Got it. And a couple of investor questions are coming in here. So one, you touched on, Doug, just in terms of the timing for the capital raise. Was it to kind of accelerate other programs as opposed to necessarily some indication of confidence in your next readouts.

It's definitely not the latter, let me be very clear about that. And I will say, what did people -- I had a lot of calls that day. And of course, the question is why now, why not later? Now I will say, not to be a little snarky, but I've raised money a number of times at Sarepta. I've never had a single time we've raised money when people didn't say why now, why not later. Because I think people don't like dilution. Nor do I. I'm an investor. I want to be very clear. I'm as much an investor in this company as I am the CEO of the company. But we wanted to raise money when we didn't have to, that is our biggest issue. We have an enormous pipeline. We have a 40-program pipeline. And we are not willing to simply just take the risk of spending and then some day waking up and realizing it's time now to raise some money and feel like we're raising money with a gun against our head. So yes, we didn't have to raise right now, but we had a number of really important programs that we wanted to drive. And we kicked up the investment in them -- in those programs immediately after we raised. And I mentioned them just now to you. A significant number of our PPMOs, we want to get going from a manufacturing perspective, a preclinical perspective, a tox perspective. That's, of course, expensive, and we want to move that forward. And then on the limb-girdle side, the manufacturing for gene therapies is significant, the process development, analytical development. QA, QC is enormous. And we want to get all of those programs moving as fast as possible. And so that's the reason that we raise. The good news is we're sitting here right now at over $2 billion on the balance sheet. We're in pivotal trials on our 2 late-stage development platforms.
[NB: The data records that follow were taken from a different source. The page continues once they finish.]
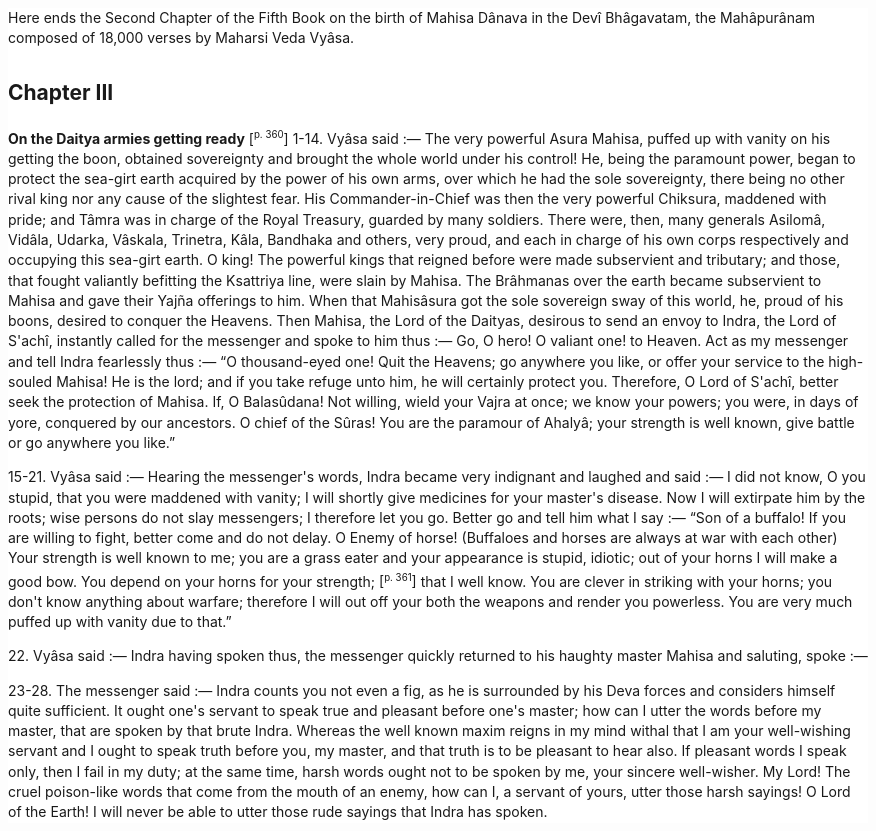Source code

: Here ends the Second Chapter of the Fifth Book on the birth of Mahisa Dânava in the Devî Bhâgavatam, the Mahâpurânam composed of 18,000 verses by Maharsi Veda Vyâsa.


<span id="c3"></span>

## Chapter III

**On the Daitya armies getting ready** <span id="p360">[<sup><small>p. 360</small></sup>]</span> 1-14. Vyâsa said :—  The very powerful Asura Mahisa, puffed up with vanity on his getting the boon, obtained sovereignty and brought the whole world under his control! He, being the paramount power, began to protect the sea-girt earth acquired by the power of his own arms, over which he had the sole sovereignty, there being no other rival king nor any cause of the slightest fear. His Commander-in-Chief was then the very powerful Chiksura, maddened with pride; and Tâmra was in charge of the Royal Treasury, guarded by many soldiers. There were, then, many generals Asilomâ, Vidâla, Udarka, Vâskala, Trinetra, Kâla, Bandhaka and others, very proud, and each in charge of his own corps respectively and occupying this sea-girt earth. O king! The powerful kings that reigned before were made subservient and tributary; and those, that fought valiantly befitting the Ksattriya line, were slain by Mahisa. The Brâhmanas over the earth became subservient to Mahisa and gave their Yajña offerings to him. When that Mahisâsura got the sole sovereign sway of this world, he, proud of his boons, desired to conquer the Heavens. Then Mahisa, the Lord of the Daityas, desirous to send an envoy to Indra, the Lord of S'achî, instantly called for the messenger and spoke to him thus :— Go, O hero! O valiant one! to Heaven. Act as my messenger and tell Indra fearlessly thus :— “O thousand-eyed one! Quit the Heavens; go anywhere you like, or offer your service to the high-souled Mahisa! He is the lord; and if you take refuge unto him, he will certainly protect you. Therefore, O Lord of S'achî, better seek the protection of Mahisa. If, O Balasûdana! Not willing, wield your Vajra at once; we know your powers; you were, in days of yore, conquered by our ancestors. O chief of the Sûras! You are the paramour of Ahalyâ; your strength is well known, give battle or go anywhere you like.”

15-21. Vyâsa said :— Hearing the messenger's words, Indra became very indignant and laughed and said :— I did not know, O you stupid, that you were maddened with vanity; I will shortly give medicines for your master's disease. Now I will extirpate him by the roots; wise persons do not slay messengers; I therefore let you go. Better go and tell him what I say :— “Son of a buffalo! If you are willing to fight, better come and do not delay. O Enemy of horse! (Buffaloes and horses are always at war with each other) Your strength is well known to me; you are a grass eater and your appearance is stupid, idiotic; out of your horns I will make a good bow. You depend on your horns for your strength; <span id="p361">[<sup><small>p. 361</small></sup>]</span> that I well know. You are clever in striking with your horns; you don't know anything about warfare; therefore I will out off your both the weapons and render you powerless. You are very much puffed up with vanity due to that.”

22\. Vyâsa said :— Indra having spoken thus, the messenger quickly returned to his haughty master Mahisa and saluting, spoke :—

23-28. The messenger said :— Indra counts you not even a fig, as he is surrounded by his Deva forces and considers himself quite sufficient. It ought one's servant to speak true and pleasant before one's master; how can I utter the words before my master, that are spoken by that brute Indra. Whereas the well known maxim reigns in my mind withal that I am your well-wishing servant and I ought to speak truth before you, my master, and that truth is to be pleasant to hear also. If pleasant words I speak only, then I fail in my duty; at the same time, harsh words ought not to be spoken by me, your sincere well-wisher. My Lord! The cruel poison-like words that come from the mouth of an enemy, how can I, a servant of yours, utter those harsh sayings! O Lord of the Earth! I will never be able to utter those rude sayings that Indra has spoken.
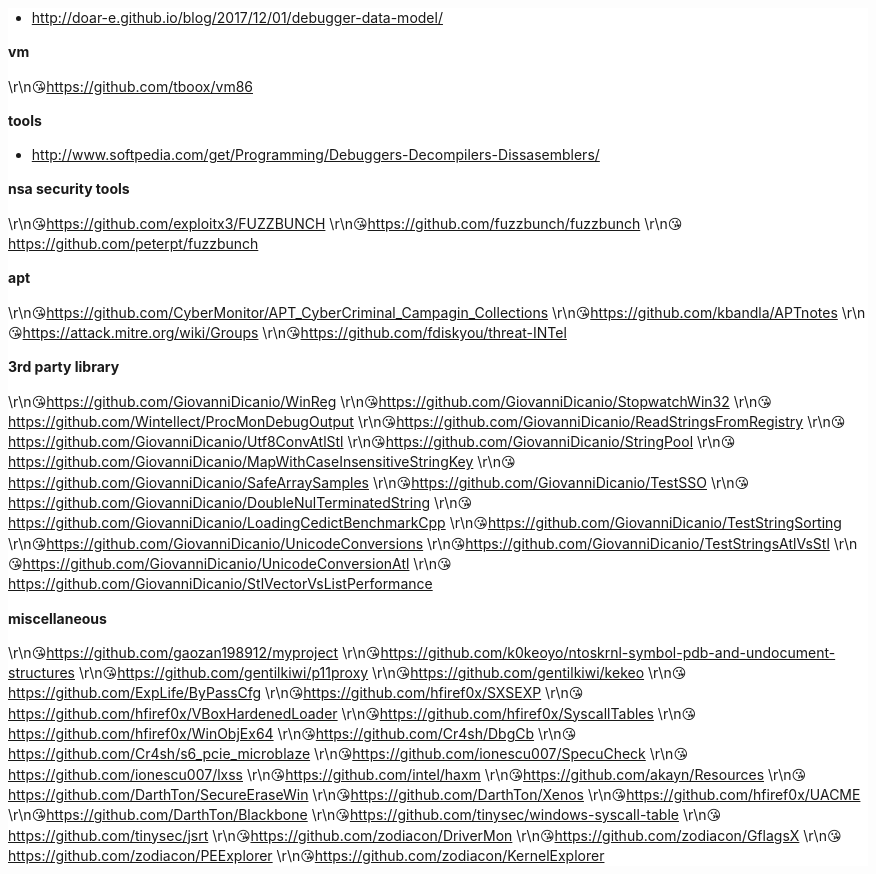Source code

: - http://doar-e.github.io/blog/2017/12/01/debugger-data-model/

<i class="icon-file"></i> **vm**

\r\n:kissing_heart:https://github.com/tboox/vm86

<i class="icon-file"></i> **tools**

- http://www.softpedia.com/get/Programming/Debuggers-Decompilers-Dissasemblers/

<i class="icon-file"></i> **nsa security tools**

\r\n:kissing_heart:https://github.com/exploitx3/FUZZBUNCH
\r\n:kissing_heart:https://github.com/fuzzbunch/fuzzbunch
\r\n:kissing_heart:https://github.com/peterpt/fuzzbunch

<i class="icon-file"></i> **apt**

\r\n:kissing_heart:https://github.com/CyberMonitor/APT_CyberCriminal_Campagin_Collections
\r\n:kissing_heart:https://github.com/kbandla/APTnotes
\r\n:kissing_heart:https://attack.mitre.org/wiki/Groups
\r\n:kissing_heart:https://github.com/fdiskyou/threat-INTel

<i class="icon-file"></i> **3rd party library**

\r\n:kissing_heart:https://github.com/GiovanniDicanio/WinReg
\r\n:kissing_heart:https://github.com/GiovanniDicanio/StopwatchWin32
\r\n:kissing_heart:https://github.com/Wintellect/ProcMonDebugOutput
\r\n:kissing_heart:https://github.com/GiovanniDicanio/ReadStringsFromRegistry
\r\n:kissing_heart:https://github.com/GiovanniDicanio/Utf8ConvAtlStl
\r\n:kissing_heart:https://github.com/GiovanniDicanio/StringPool
\r\n:kissing_heart:https://github.com/GiovanniDicanio/MapWithCaseInsensitiveStringKey
\r\n:kissing_heart:https://github.com/GiovanniDicanio/SafeArraySamples
\r\n:kissing_heart:https://github.com/GiovanniDicanio/TestSSO
\r\n:kissing_heart:https://github.com/GiovanniDicanio/DoubleNulTerminatedString
\r\n:kissing_heart:https://github.com/GiovanniDicanio/LoadingCedictBenchmarkCpp
\r\n:kissing_heart:https://github.com/GiovanniDicanio/TestStringSorting
\r\n:kissing_heart:https://github.com/GiovanniDicanio/UnicodeConversions
\r\n:kissing_heart:https://github.com/GiovanniDicanio/TestStringsAtlVsStl
\r\n:kissing_heart:https://github.com/GiovanniDicanio/UnicodeConversionAtl
\r\n:kissing_heart:https://github.com/GiovanniDicanio/StlVectorVsListPerformance

<i class="icon-file"></i> **miscellaneous**

\r\n:kissing_heart:https://github.com/gaozan198912/myproject
\r\n:kissing_heart:https://github.com/k0keoyo/ntoskrnl-symbol-pdb-and-undocument-structures
\r\n:kissing_heart:https://github.com/gentilkiwi/p11proxy
\r\n:kissing_heart:https://github.com/gentilkiwi/kekeo
\r\n:kissing_heart:https://github.com/ExpLife/ByPassCfg
\r\n:kissing_heart:https://github.com/hfiref0x/SXSEXP
\r\n:kissing_heart:https://github.com/hfiref0x/VBoxHardenedLoader
\r\n:kissing_heart:https://github.com/hfiref0x/SyscallTables
\r\n:kissing_heart:https://github.com/hfiref0x/WinObjEx64
\r\n:kissing_heart:https://github.com/Cr4sh/DbgCb
\r\n:kissing_heart:https://github.com/Cr4sh/s6_pcie_microblaze
\r\n:kissing_heart:https://github.com/ionescu007/SpecuCheck
\r\n:kissing_heart:https://github.com/ionescu007/lxss
\r\n:kissing_heart:https://github.com/intel/haxm
\r\n:kissing_heart:https://github.com/akayn/Resources
\r\n:kissing_heart:https://github.com/DarthTon/SecureEraseWin
\r\n:kissing_heart:https://github.com/DarthTon/Xenos
\r\n:kissing_heart:https://github.com/hfiref0x/UACME
\r\n:kissing_heart:https://github.com/DarthTon/Blackbone
\r\n:kissing_heart:https://github.com/tinysec/windows-syscall-table
\r\n:kissing_heart:https://github.com/tinysec/jsrt
\r\n:kissing_heart:https://github.com/zodiacon/DriverMon
\r\n:kissing_heart:https://github.com/zodiacon/GflagsX
\r\n:kissing_heart:https://github.com/zodiacon/PEExplorer
\r\n:kissing_heart:https://github.com/zodiacon/KernelExplorer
I have an enormous amount of conviction about what the readouts are going to look like over the coming few months, and we're just in great shape as a result of that. And although as a sort of a biotech R&D company, people don't ask enough about it, we also have extraordinarily good revenue right now that's going to help fund our pipeline as well.

Okay. That's -- I think that covers that. And then the next one is just on gene therapy for CMT. Any updates on that program?

We're really -- we're very excited about our gene therapy for CMT. It could be really a profound therapy. We, along with our partner over at Nationwide Children's Hospital, Dr. Zarife Sahenk, the brilliant scientist who developed this therapy, both remain somewhat frustrated by the fact that we just don't have -- we don't have the material right now to start the study. We've contracted with Nationwide for -- and their spin-off for that material, and it just hasn't been released yet. And that's been our big issue. It's all been about waiting for the material to commence a trial. We're looking now, and of course, we have the resources now with, as I've said, over $2 billion on the balance sheet. We're looking now and exploring whether rather than having a clinical supply from a third party, we simply bring this in-house, we do our own process development, analytical development and we get moving. But it has been delayed, and it's been delayed because of manufacturing.

Got it. Okay. That's a great update. And I think we're just out of time there. So we certainly appreciate all the color and commentary. It's been really helpful. And thanks again for Sarepta's participation in the conference.

Thank you very much. Thanks for having us.

Absolutely. All right. Take care, everyone.